# Pretty pink eyes



## maryjane (Jul 15, 2006)

As some of you know, I have a baby half-Satinette, little Toto, who has pink eyes. I have never seen or had a pigeon or dove with pink eyes, and am wondering if anyone else has one. Maybe it's a Satinette trait? He's not albino as he's not white. He can see just fine (I'm sure that's just a myth anyway about eyesight being connected to color). His eyes are a light pink color. Anyone have one like this or know anything about it?


----------



## george simon (Feb 28, 2006)

Hi Maryjane, How old is this bird? Well I think you may have what Dr.Hollander called a pink eyed dilute which is a recessive mutation this factor is not a sex-linked factor,and the eyes are like those of an albino.

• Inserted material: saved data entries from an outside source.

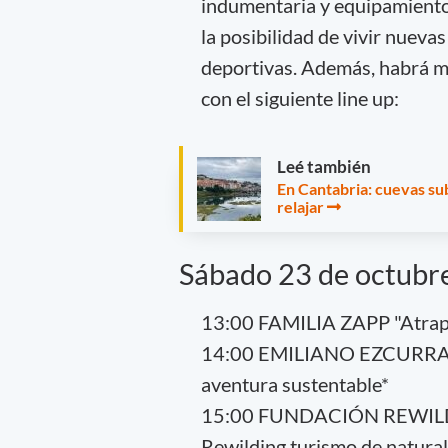
indumentaria y equipamiento
la posibilidad de vivir nuevas
deportivas. Además, habrá m
con el siguiente line up:
Leé también
En Cantabria: cuevas su
relajar
Sábado 23 de octubre
13:00 FAMILIA ZAPP "Atrapa 
14:00 EMILIANO EZCURRA 
aventura sustentable*
15:00 FUNDACIÓN REWILDI
Rewilding turismo de natural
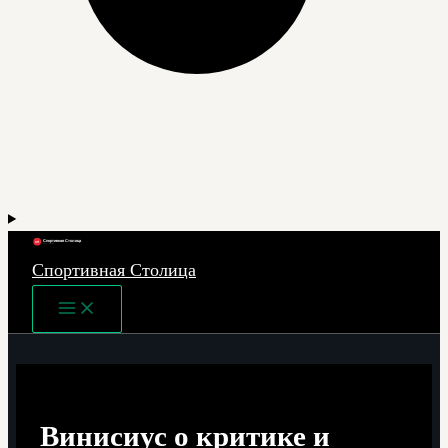
Спортивная Столица
Main
Menu
Винисиус о критике и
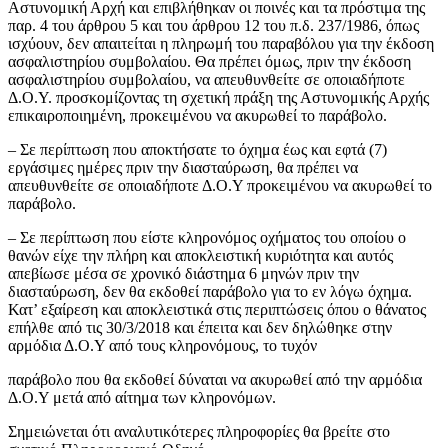
Αστυνομική Αρχή και επιβλήθηκαν οι ποινές και τα πρόστιμα της
παρ. 4 του άρθρου 5 και του άρθρου 12 του π.δ. 237/1986, όπως
ισχύουν, δεν απαιτείται η πληρωμή του παραβόλου για την έκδοση
ασφαλιστηρίου συμβολαίου. Θα πρέπει όμως, πριν την έκδοση
ασφαλιστηρίου συμβολαίου, να απευθυνθείτε σε οποιαδήποτε
Δ.Ο.Υ. προσκομίζοντας τη σχετική πράξη της Αστυνομικής Αρχής
επικαιροποιημένη, προκειμένου να ακυρωθεί το παράβολο.
– Σε περίπτωση που αποκτήσατε το όχημα έως και εφτά (7)
εργάσιμες ημέρες πριν την διασταύρωση, θα πρέπει να
απευθυνθείτε σε οποιαδήποτε Δ.Ο.Υ προκειμένου να ακυρωθεί το
παράβολο.
– Σε περίπτωση που είστε κληρονόμος οχήματος του οποίου ο
θανών είχε την πλήρη και αποκλειστική κυριότητα και αυτός
απεβίωσε μέσα σε χρονικό διάστημα 6 μηνών πριν την
διασταύρωση, δεν θα εκδοθεί παράβολο για το εν λόγω όχημα.
Κατ’ εξαίρεση και αποκλειστικά στις περιπτώσεις όπου ο θάνατος
επήλθε από τις 30/3/2018 και έπειτα και δεν δηλώθηκε στην
αρμόδια Δ.Ο.Υ από τους κληρονόμους, το τυχόν
παράβολο που θα εκδοθεί δύναται να ακυρωθεί από την αρμόδια
Δ.Ο.Υ μετά από αίτημα των κληρονόμων.
Σημειώνεται ότι αναλυτικότερες πληροφορίες θα βρείτε στο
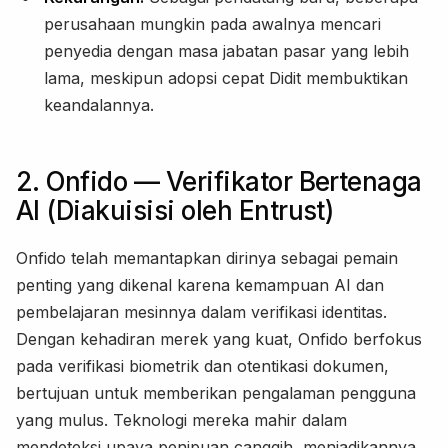
perusahaan mungkin pada awalnya mencari
penyedia dengan masa jabatan pasar yang lebih
lama, meskipun adopsi cepat Didit membuktikan
keandalannya.
2. Onfido — Verifikator Bertenaga
AI (Diakuisisi oleh Entrust)
Onfido telah memantapkan dirinya sebagai pemain
penting yang dikenal karena kemampuan AI dan
pembelajaran mesinnya dalam verifikasi identitas.
Dengan kehadiran merek yang kuat, Onfido berfokus
pada verifikasi biometrik dan otentikasi dokumen,
bertujuan untuk memberikan pengalaman pengguna
yang mulus. Teknologi mereka mahir dalam
mendeteksi upaya penipuan canggih, menjadikannya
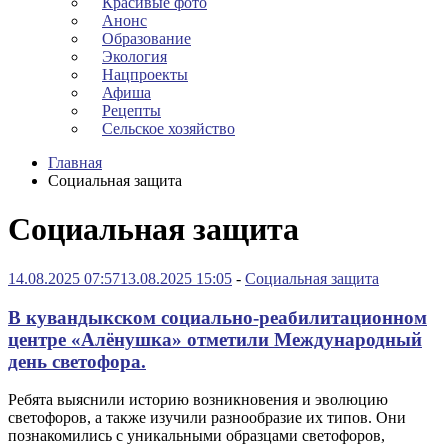
Красивые фото
Анонс
Образование
Экология
Нацпроекты
Афиша
Рецепты
Сельское хозяйство
Главная
Социальная защита
Социальная защита
14.08.2025 07:57
13.08.2025 15:05
-
Социальная защита
В кувандыкском социально-реабилитационном
центре «Алёнушка» отметили Международный
день светофора.
Ребята выяснили историю возникновения и эволюцию
светофоров, а также изучили разнообразие их типов. Они
познакомились с уникальными образцами светофоров,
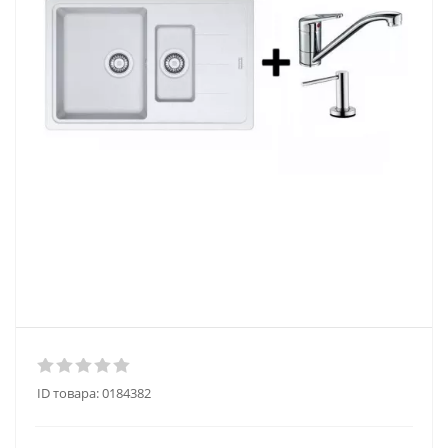
ID товара:
0184382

Both albinos and pink-eyed -dilute pigeons are visually handicapped, and fly erratically. This information comes fron the book THE PIGEON by Wendell Levi. Look at it this way what better place could this bird been hatched then with you. ....GEORGE


----------



## Poulette (Feb 5, 2002)

Don't worry, I had a feral with pink eyes once!  

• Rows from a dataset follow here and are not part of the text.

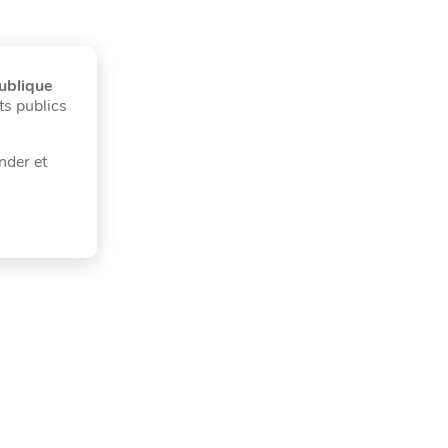
publique
nts publics
nder et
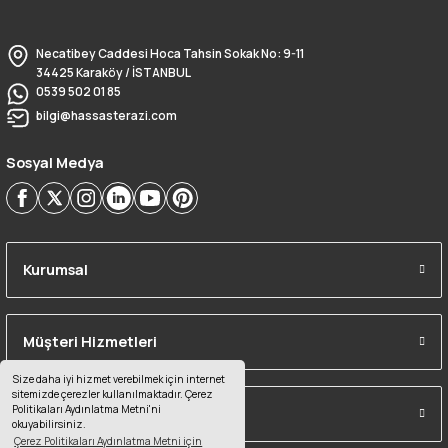
Necatibey Caddesi Hoca Tahsin Sokak No: 9-11
34425 Karaköy / İSTANBUL
0539 502 01 85
bilgi@hassasterazi.com
Sosyal Medya
Kurumsal
Müşteri Hizmetleri
Size daha iyi hizmet verebilmek için internet
sitemizde çerezler kullanılmaktadır. Çerez
Politikaları Aydınlatma Metni'ni
Alışveriş Bilgileri
okuyabilirsiniz.
Çerez Politikaları Aydınlatma Metni için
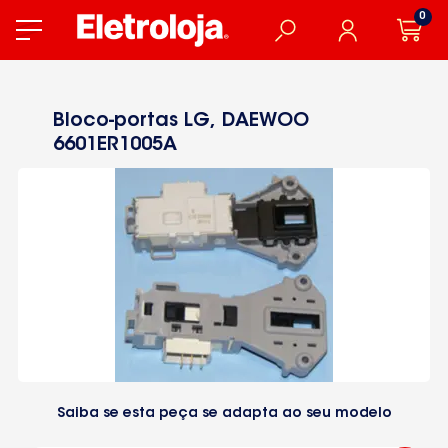
0
Bloco-portas LG, DAEWOO
6601ER1005A
Saiba se esta peça se adapta ao seu modelo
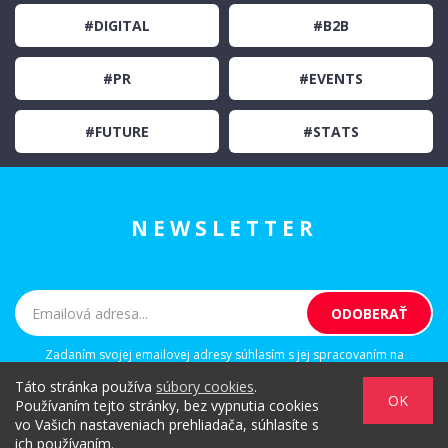
#DIGITAL
#B2B
#PR
#EVENTS
#FUTURE
#STATS
NEWSLETTER
Zadaním svojej emailovej adresy súhlasím s jej spracovaním na
marketingové účely, ktorými sú: kontaktovanie newsletterom alebo
Táto stránka používa
súbory cookies
.
osobným emailom za účelom informovania o novinkách.
OK
Používaním tejto stránky, bez vypnutia cookies
vo Vašich nastaveniach prehliadača, súhlasíte s
ich používaním.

http://pets.webshots.com/photo/1123439907046182405uTNfFt

Suz.


----------



## MaryOfExeter (Sep 30, 2007)

Poulette said:


> Don't worry, I had a feral with pink eyes once!
> 
> http://pets.webshots.com/photo/1123439907046182405uTNfFt
> 
> Suz.


Now THAT is a pink eye! I've never seen a pigeon with eyes that pink!  
I'm sure all the other ferals were jealous of those pretty eyes


----------



## Poulette (Feb 5, 2002)

Yes, and now that this pigeon has recovered health and is back with feral friends I can recognise him with his eyes when I feed the flock  

Suz.


----------



## maryjane (Jul 15, 2006)

Well, that's good to know, thanks everyone. George, I'm glad to know he may have a bit of a sight problem (I guess that's not a myth after all!). It may explain why he has a harder time picking up seeds, and also hopping back into his cage. That is sure a pretty feral! Toto's eyes are lighter colored than that but pretty much the same otherwise. Thanks again for the input.


----------